## Extrait:
········

Les grands équilibres géopolitiques des 80 dernières années disparaissent sous nos yeux et avec eux le multilatéralisme construit au sortir de la Seconde Guerre mondiale. Quelle analyse les socialistes font-ils de la recomposition actuelle, et des risques sur la sécurité collective qu’elle engendre ? Anna Pic, députée socialiste de la Manche depuis 2022, membre de la commission de la défense nationale et des forces armées, répond à nos trois questions.
La capacité de défense de la France est-elle à la hauteur des enjeux et comment se prépare-t-elle ?
Depuis le milieu des années 1990, la France a dimensionné son effort de défense pour un temps de paix. Nous disposons de forces armées professionnelles performantes, aguerries et employées au quotidien mais en petit nombre. Et la supposée « hausse historique » de notre effort n’a été au mieux qu’un sursaut. La guerre en Ukraine et l’évolution du contexte géostratégique ont souligné la nécessité de retrouver une profondeur industrielle pour soutenir un effort de guerre dans la durée, en cas de nécessité pour les forces armées ou au profit d’un partenaire. Dans le même temps, l’apparition de nouvelles formes hybrides de la guerre – ingérences, cyberattaques visant à déstabiliser nos sociétés…– nous oblige à repenser notre doctrine de défense globale et à construire une culture commune de sécurité et de défense dans la société.

········

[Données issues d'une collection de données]
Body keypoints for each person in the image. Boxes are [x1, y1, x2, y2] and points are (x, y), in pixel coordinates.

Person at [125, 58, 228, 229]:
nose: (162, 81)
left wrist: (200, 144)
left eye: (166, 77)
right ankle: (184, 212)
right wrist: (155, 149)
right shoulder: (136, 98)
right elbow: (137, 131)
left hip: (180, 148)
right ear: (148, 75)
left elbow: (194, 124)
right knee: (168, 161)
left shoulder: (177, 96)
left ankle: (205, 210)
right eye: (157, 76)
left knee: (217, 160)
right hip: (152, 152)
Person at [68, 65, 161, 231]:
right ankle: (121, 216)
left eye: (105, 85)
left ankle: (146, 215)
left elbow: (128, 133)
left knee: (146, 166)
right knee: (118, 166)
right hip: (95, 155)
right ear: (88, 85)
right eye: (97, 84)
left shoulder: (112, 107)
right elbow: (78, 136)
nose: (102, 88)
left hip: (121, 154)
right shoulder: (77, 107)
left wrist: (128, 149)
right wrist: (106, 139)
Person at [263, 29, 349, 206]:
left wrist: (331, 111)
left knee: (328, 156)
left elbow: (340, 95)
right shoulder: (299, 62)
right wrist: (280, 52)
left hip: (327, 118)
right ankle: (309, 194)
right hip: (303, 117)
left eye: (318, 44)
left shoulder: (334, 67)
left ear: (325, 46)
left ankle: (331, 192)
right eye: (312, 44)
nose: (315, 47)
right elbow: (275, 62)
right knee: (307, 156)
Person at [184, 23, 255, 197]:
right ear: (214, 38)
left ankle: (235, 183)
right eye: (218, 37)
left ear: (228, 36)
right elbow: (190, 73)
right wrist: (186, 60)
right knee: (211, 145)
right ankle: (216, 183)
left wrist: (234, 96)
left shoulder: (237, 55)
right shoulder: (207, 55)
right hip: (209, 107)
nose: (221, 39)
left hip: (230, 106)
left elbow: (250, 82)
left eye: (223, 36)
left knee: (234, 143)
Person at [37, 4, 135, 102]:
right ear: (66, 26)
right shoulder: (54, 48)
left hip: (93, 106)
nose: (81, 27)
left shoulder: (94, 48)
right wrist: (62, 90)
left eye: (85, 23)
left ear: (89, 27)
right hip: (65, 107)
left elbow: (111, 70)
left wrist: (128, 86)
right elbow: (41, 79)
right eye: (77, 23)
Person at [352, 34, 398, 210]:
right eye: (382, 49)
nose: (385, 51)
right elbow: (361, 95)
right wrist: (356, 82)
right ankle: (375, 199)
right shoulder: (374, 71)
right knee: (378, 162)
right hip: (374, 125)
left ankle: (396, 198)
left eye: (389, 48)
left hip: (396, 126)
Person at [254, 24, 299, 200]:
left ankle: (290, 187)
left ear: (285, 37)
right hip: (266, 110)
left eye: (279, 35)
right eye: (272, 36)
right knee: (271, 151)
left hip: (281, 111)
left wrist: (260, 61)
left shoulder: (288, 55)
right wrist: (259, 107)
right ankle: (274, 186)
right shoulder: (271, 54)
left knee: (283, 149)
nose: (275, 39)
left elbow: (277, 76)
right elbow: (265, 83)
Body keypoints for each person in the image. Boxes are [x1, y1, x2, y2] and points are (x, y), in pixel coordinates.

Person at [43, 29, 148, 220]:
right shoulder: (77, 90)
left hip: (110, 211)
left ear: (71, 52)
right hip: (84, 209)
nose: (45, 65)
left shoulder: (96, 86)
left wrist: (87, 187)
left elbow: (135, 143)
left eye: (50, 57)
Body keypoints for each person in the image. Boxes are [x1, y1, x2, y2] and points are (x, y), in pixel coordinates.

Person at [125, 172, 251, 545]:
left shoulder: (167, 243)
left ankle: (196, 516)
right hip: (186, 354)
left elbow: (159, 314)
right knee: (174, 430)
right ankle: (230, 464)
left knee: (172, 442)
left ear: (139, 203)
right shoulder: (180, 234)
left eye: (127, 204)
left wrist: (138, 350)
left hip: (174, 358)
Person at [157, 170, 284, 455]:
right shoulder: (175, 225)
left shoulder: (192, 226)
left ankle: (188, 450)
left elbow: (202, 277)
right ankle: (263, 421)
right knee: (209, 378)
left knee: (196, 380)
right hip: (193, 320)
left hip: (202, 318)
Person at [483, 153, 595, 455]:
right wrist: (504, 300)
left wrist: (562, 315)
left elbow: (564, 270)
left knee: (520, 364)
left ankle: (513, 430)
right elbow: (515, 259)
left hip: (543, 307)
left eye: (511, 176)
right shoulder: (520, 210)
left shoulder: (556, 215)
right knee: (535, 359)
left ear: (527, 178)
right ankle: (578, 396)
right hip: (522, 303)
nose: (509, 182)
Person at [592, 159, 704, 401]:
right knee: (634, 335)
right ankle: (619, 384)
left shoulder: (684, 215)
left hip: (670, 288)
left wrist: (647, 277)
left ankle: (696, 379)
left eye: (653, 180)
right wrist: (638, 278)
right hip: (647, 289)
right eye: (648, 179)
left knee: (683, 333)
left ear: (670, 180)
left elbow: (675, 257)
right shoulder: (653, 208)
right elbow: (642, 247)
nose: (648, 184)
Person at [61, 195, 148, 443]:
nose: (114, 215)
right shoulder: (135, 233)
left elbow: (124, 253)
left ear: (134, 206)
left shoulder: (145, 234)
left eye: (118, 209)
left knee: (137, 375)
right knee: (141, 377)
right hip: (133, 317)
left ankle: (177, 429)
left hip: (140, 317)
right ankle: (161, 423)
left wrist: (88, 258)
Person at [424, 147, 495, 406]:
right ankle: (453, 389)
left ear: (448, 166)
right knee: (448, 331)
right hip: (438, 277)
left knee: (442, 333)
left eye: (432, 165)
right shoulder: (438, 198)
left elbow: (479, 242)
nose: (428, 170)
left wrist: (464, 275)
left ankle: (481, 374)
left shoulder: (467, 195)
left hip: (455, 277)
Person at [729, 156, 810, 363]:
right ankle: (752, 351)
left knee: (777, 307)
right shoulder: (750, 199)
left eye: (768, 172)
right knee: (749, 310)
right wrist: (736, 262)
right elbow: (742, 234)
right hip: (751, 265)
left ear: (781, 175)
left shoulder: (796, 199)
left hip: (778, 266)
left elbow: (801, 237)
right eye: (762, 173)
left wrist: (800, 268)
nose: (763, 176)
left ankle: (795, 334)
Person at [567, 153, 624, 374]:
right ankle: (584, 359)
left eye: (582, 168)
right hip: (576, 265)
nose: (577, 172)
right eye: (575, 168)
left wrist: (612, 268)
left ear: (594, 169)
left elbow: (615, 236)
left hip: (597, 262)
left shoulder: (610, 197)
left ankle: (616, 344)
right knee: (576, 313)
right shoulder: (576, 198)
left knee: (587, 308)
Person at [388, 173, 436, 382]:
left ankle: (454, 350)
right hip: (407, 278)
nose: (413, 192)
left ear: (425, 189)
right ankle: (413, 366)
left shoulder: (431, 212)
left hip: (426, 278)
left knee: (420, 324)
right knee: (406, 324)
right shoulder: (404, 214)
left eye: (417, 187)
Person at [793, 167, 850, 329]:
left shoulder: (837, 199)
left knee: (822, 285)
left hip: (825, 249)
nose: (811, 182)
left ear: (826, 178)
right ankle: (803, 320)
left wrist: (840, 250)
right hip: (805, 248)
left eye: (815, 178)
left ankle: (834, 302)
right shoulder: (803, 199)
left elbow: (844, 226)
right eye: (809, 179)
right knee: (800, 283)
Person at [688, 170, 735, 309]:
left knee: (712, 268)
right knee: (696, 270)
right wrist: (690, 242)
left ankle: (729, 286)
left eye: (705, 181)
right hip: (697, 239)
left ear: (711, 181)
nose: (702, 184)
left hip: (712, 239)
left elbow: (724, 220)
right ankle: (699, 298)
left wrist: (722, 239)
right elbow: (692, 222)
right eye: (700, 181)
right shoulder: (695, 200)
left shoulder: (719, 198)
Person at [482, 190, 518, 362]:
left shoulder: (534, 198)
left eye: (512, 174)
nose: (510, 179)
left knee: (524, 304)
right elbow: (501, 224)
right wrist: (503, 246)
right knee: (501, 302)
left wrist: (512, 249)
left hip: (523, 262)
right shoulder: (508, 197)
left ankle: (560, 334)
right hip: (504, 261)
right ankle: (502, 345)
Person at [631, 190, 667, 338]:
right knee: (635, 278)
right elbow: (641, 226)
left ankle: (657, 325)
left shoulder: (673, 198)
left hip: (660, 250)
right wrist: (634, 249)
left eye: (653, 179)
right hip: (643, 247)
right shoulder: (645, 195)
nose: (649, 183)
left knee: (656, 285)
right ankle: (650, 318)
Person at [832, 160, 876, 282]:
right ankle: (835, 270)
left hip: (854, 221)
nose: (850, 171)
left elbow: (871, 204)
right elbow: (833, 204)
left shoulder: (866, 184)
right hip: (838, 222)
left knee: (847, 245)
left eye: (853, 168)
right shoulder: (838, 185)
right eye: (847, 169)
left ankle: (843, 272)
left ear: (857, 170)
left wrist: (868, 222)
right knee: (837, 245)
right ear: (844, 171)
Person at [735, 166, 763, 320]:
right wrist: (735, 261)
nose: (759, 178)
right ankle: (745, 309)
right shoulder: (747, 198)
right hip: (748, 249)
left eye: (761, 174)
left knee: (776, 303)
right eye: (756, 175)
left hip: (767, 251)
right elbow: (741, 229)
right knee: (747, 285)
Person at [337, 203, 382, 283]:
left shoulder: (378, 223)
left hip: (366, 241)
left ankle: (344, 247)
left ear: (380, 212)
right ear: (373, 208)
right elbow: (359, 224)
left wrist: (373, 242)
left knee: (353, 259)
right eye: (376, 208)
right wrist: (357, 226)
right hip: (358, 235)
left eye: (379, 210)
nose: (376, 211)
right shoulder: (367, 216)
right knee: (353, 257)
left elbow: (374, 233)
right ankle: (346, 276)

········

## À faire:
Relevez dans l'extrait toutes les indications temporelles qui contiennent un nombre écrit en chiffres.

## Résultat attendu:
- les 80 dernières années
- depuis 2022
- depuis le milieu des années 1990